Nel 2025 per la Provincia di Bolzano i tempi di attesa nel servizio sanitario altoatesino sono mediamente diminuiti. In alcuni ambiti più critici sono in corso misure di miglioramento. L'assessore Hubert Messner: "La direzione è giusta"

BOLZANO. Nel 2025 i tempi di attesa all’Azienda Sanitaria dell’Alto Adige sono mediamente diminuiti rispetto all’anno precedente. Un trend che si registra in tutte le classi di priorità (prioritaria, differibile e programmata). A dirlo Hubert Messner, l’assessore provinciale alla Prevenzione sanitaria e alla Salute, in riferimento all'intervento dell'associazione Robin.
Negli scorsi giorni, infatti, l'associazione Robin aveva parlato di una dilatazione dei tempi di attesa. Il dato più pesante per una colonscopia: un anno. Poi 311 giorni per un Ecodoppler, 291 per un’ecografia tiroidea e 268 per una mammografia. Per le visite specialistiche invece 213 giorni per dermatologia, 194 per urologia e 122 per gastroenterologia. Una situazione definita critica.
Da qui l'intervento della Provincia di Bolzano. "La riduzione dei tempi di attesa è una priorità centrale su cui lavoriamo con determinazione fin dall’inizio della legislatura e che continueremo a perseguire con grande impegno”, spiega Messner. "Non osserviamo alcuna tendenza negativa, ma al contrario una svolta positiva nei tempi di attesa. Le statistiche dell’Azienda sanitaria mostrano che nel 2025 siamo già riusciti a offrire un numero significativamente maggiore di appuntamenti per prime visite entro i termini previsti e questo nonostante la domanda di appuntamenti continui ad aumentare”.
Le statistiche sui tempi di attesa nell’Azienda Sanitaria mostrano che nel 2025 gli appuntamenti per visite prioritarie sono stati offerti mediamente entro 8,5 giorni, mentre nel 2024 la media era ancora di 9,8 giorni. Per questa classe di priorità è prevista l’esecuzione della visita entro 10 giorni.

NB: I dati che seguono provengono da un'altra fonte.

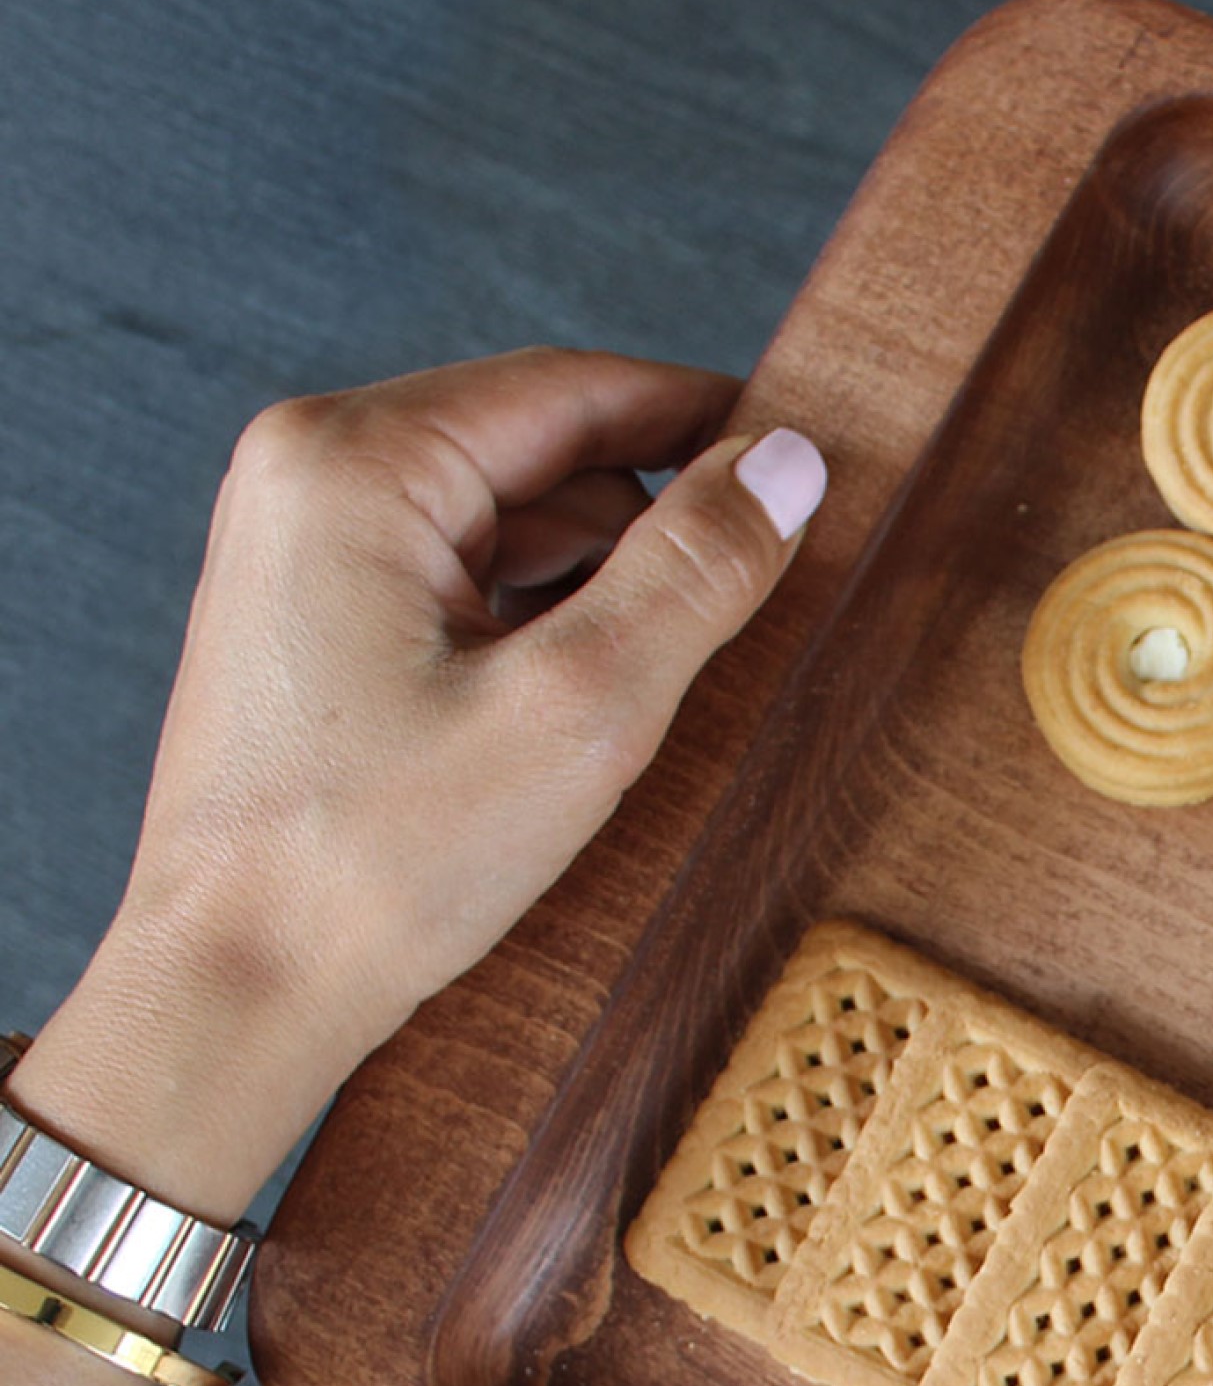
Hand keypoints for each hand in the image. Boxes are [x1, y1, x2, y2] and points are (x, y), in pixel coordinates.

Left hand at [8, 347, 825, 1220]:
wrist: (237, 995)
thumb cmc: (374, 866)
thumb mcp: (579, 708)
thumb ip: (694, 571)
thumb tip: (786, 466)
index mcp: (354, 463)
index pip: (574, 390)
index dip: (704, 420)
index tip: (802, 462)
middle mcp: (309, 479)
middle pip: (542, 453)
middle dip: (650, 524)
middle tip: (748, 598)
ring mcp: (303, 549)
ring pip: (509, 522)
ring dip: (599, 585)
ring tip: (658, 678)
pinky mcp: (316, 620)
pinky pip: (465, 580)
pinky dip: (541, 623)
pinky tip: (587, 701)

Anche per le prime visite differibili e programmate, spiega la Provincia di Bolzano, è stato possibile offrire un appuntamento in tempi sensibilmente più brevi: per le visite differibili il tempo medio è sceso da 34 a 29 giorni, mentre per le visite programmate da 52,7 a 45,9 giorni.

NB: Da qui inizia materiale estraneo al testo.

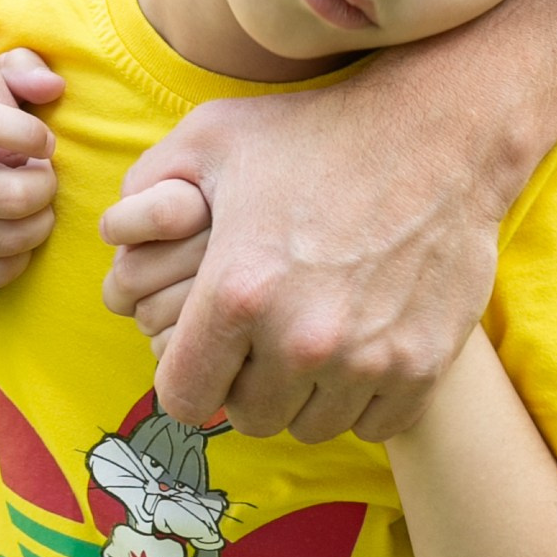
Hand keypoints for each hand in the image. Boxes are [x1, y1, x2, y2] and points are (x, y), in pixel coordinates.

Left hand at [101, 50, 514, 442]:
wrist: (438, 134)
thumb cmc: (317, 131)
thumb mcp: (212, 136)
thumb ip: (148, 186)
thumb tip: (118, 236)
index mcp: (238, 292)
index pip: (183, 397)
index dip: (188, 375)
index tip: (206, 351)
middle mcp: (300, 339)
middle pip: (248, 415)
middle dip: (246, 381)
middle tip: (264, 335)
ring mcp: (366, 360)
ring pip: (310, 425)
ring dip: (304, 393)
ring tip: (313, 336)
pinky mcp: (420, 368)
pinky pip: (371, 424)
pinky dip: (361, 398)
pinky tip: (360, 344)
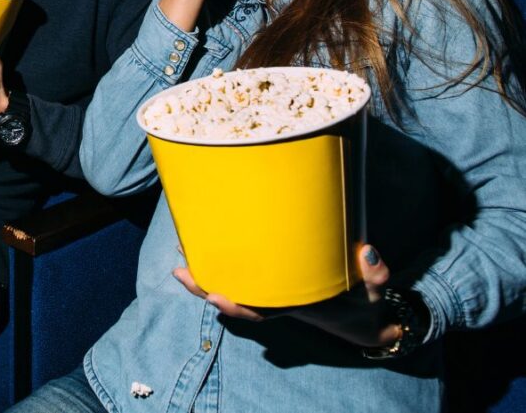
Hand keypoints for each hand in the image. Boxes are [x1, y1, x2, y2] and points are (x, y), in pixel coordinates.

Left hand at [173, 243, 401, 347]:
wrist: (361, 314)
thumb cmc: (364, 300)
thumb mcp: (374, 290)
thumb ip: (374, 274)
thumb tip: (366, 252)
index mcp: (297, 306)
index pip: (262, 311)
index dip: (236, 306)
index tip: (214, 298)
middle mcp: (278, 299)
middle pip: (235, 297)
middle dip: (205, 286)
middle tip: (180, 270)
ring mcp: (273, 289)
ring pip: (233, 283)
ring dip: (205, 271)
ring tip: (181, 249)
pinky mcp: (273, 276)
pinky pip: (242, 271)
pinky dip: (221, 260)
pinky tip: (203, 241)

“E questo nonostante, nello stesso periodo, abbiamo registrato un netto aumento delle richieste. Nel 2025 abbiamo contato 583.000 richieste di appuntamento per prime visite al Centro unico di prenotazione, un +11% rispetto all’anno precedente", prosegue Messner. "Un aumento così significativo delle richieste rappresenta una grande sfida. Il fatto che siamo riusciti contemporaneamente a ridurre in modo sensibile i tempi medi di attesa in tutti gli ambiti è un grande successo e desidero ringraziare tutte le collaboratrici e tutti i collaboratori che lavorano con straordinario impegno per raggiungere questo obiettivo”.
Per ridurre i tempi di attesa sono stati nominati responsabili dedicati e sono state istituite due task force che analizzano costantemente la situazione, elaborano misure e ne curano l’attuazione. I tempi di attesa vengono monitorati mensilmente e il tempo medio effettivo di attesa viene pubblicato anche sul sito internet dell’Azienda sanitaria.
L’assessore Messner precisa tuttavia che il miglioramento medio dei tempi di attesa non significa che non ci siano più ambiti critici: “Siamo pienamente consapevoli che in alcuni settori i tempi di attesa sono ancora troppo lunghi. Monitoriamo questi ambiti con grande attenzione e abbiamo avviato misure specifiche per le rispettive discipline specialistiche, con l’obiettivo di migliorare ulteriormente anche questi tempi”.
Nel 2025, in media, l’84% delle prime visite prioritarie in Alto Adige è stato offerto entro i 10 giorni previsti mentre nel 2024 questa quota era ancora del 78%. Anche per le prime visite differibili l’indice è aumentato sensibilmente, passando dal 74% all’83%, mentre per le prime visite programmate è salito dall’83% all’89%. “L’obiettivo è raggiungere almeno il 90% in tutti i gruppi di priorità, ma possiamo già constatare che la direzione è quella giusta”, conclude Messner.